* Source document
^^^^
Posted on 01/19/2005 7:06:55 PM PST by weegee
...The latest casualty turned up last week. WHFS-FM, the "alternative" station that pioneered free-form rock radio in Washington in the 1960s and '70s, abruptly pulled the plug on rock and began carrying Spanish-language pop. The move by WHFS's owner, Infinity Broadcasting, left the Washington region -- a radio market of more than 4 million people -- with just one area-wide station, DC-101 (WWDC-FM), playing contemporary rock.
In economic terms, the move made perfect sense. So-called urban -- black-oriented R&B hits and hip-hop -- and ethnic formats have been the radio industry's growth engine. Among these, Spanish-language programming has been the fastest growing of all over the past five years, according to Arbitron, the audience-research company.
[snip]
But for stations specializing in rock alone, the market may be evolving into something akin to daily newspapers: One to a city, with little room for a second competitor.
[snip]
"People who run stations can't make the music better or more mass-appeal. We are, ultimately, in the business of distributing what the music industry produces, and we can't take a mediocre product and make it sound great."
But album sales figures show a somewhat more ambiguous case. Although only two albums by rock acts -- Evanescence and U2 -- were among the 20 bestsellers of 2004, rock's share of overall album sales has actually grown during the past five years from 16.1 percent to 19.8 percent of the total, according to Geoff Mayfield, senior analyst at Billboard, the music industry magazine. At the moment, for example, Green Day has the fastest-selling album in the nation...
(Excerpt) Read more at washingtonpost.com ...
I know. :-)
The Big Boys/Poison 13 in turn inspired Green River/Mudhoney (and out of them a side project called Monkeywrench was formed). The Seattle sludge comes from this.
Of course Poison 13 covered songs by 1960s Pacific Northwest band, The Sonics (songs like Strychnine and I think Psycho).
^^^^
* Written task 1
In the radio article, which station was left as the Washington region's only area-wide station playing contemporary rock?

Dataset records
^^^^
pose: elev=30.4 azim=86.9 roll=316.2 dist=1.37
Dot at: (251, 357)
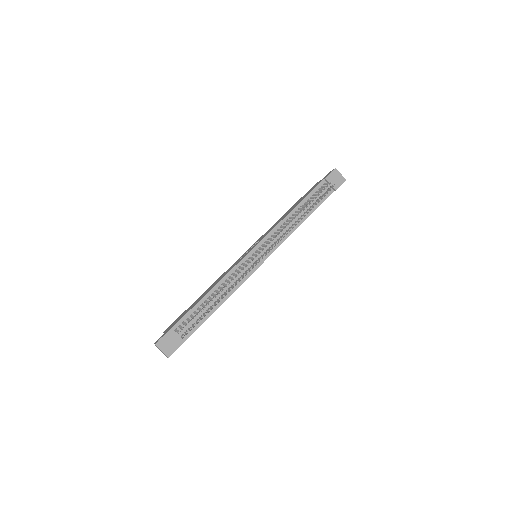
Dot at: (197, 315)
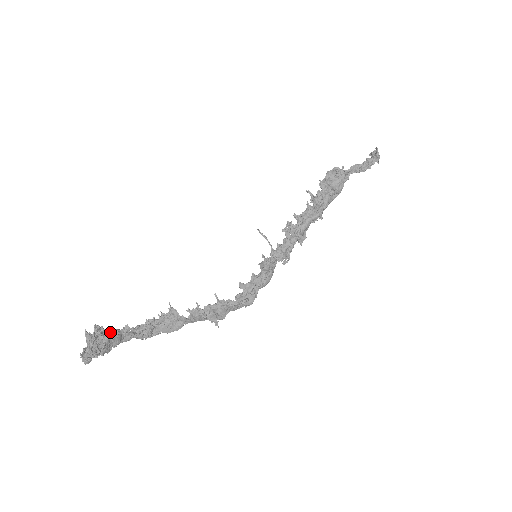
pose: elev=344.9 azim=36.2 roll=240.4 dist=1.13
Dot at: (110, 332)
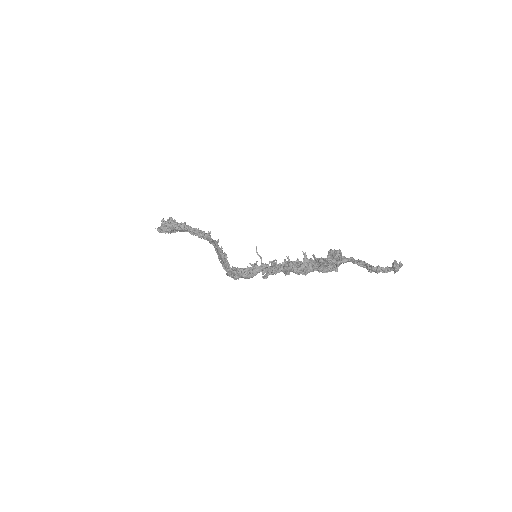
Dot at: (174, 227)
^^^^
* Written task 2
Rewrite all the entries with "pose" renamed to "camera" and everything else unchanged, and omit the pictures from your answer.

* Exercise result 1
DC-101 (WWDC-FM).

* Exercise result 2
camera: elev=30.4 azim=86.9 roll=316.2 dist=1.37
Dot at: (251, 357)
Dot at: (197, 315)
camera: elev=344.9 azim=36.2 roll=240.4 dist=1.13
Dot at: (110, 332)
Dot at: (174, 227)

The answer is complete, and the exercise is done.